Introduction to Wine 101 - One Chablis, One Barolo, One Chateauneuf (Feb. 26, 2010)

I am a student of wine. That's how I see myself. But every so often I get to play teacher to my neophyte friends.

Jean Paul et Benoit Droin, Chablis, 2007

If I approach this wine rationally, it is textbook stuff - with citrus fruit and smoky flint on the nose and a languid mineral cut on the palate - but somehow, it doesn't thrill me as much as it did last time, when it managed to soar beyond the limits of its classification. It's still a handy wine, though.

Giaconda, 126 NIS.

Paolo Scavino, Barolo, 2001

The nose is red cherries with freshly turned earth and spices in the background. The mouthfeel is typical Barolo, middle-bodied with rusty tannins, although their effect is a mild rasp and not a grate. I don't think opening it now was blatantly premature, but there is something a bit one dimensional about it now and hopefully it should be friendlier and perhaps more complex in a few years.

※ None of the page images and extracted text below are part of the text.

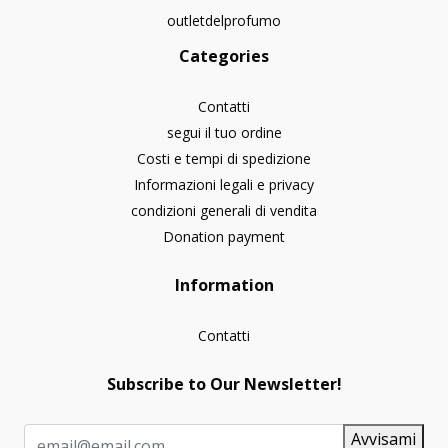
outletdelprofumo
Categories
Contatti
segui il tuo ordine
Costi e tempi di spedizione
Informazioni legali e privacy
condizioni generali di vendita
Donation payment
Information
Contatti
Subscribe to Our Newsletter!
Avvisami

Imported by WineRoute, 279 NIS.

Domaine du Marcoux, Chateauneuf-du-Pape, 2001

This also is very typical, with cherry liquor, dry fruit and garrigue on the nose, ripe fruit and round tannins on the palate. The ripeness is held in rein, recalling to me what I loved about CdP's in the first place: New World fruitiness in an Old World context. Lovely, although a bit vulgar; a Professor Higgins type, I suppose.

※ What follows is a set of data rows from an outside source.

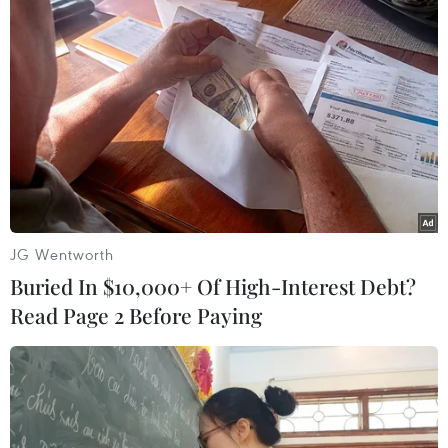
khỏe thể chất, tinh thần, đồng thời thúc đẩy
phong trào rèn luyện thể dục thể thao trong
nhân dân.
Tham dự chương trình năm nay có Đại sứ Đặc
mệnh Toàn quyền Ấn Độ tại Việt Nam Tshering
W. Sherpa; Chuyên gia Yoga thuộc Trung tâm
Văn hóa Ấn Độ Vivekananda, tiến sĩ Tejaswi
Mandala…/.
JG Wentworth
Buried In $10,000+ Of High-Interest Debt?
Read Page 2 Before Paying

Imported by WineRoute, 249 NIS.

Finally, one of our guests brought the following as extra-curriculum work:

Venturi Schultze, Vancouver Island, Brandenburg No 3, 2007

The winey says the wine is made up of mostly Madeleine Sylvaner, whatever that may be, and it looks, smells and tastes, to me, like some bizarre cross between Muscatel and Pedro Ximinez. Thank God I don't score wines, so there is no need to try and contextualize its quality; nonetheless, I enjoyed it, if only for (but not just) its novelty.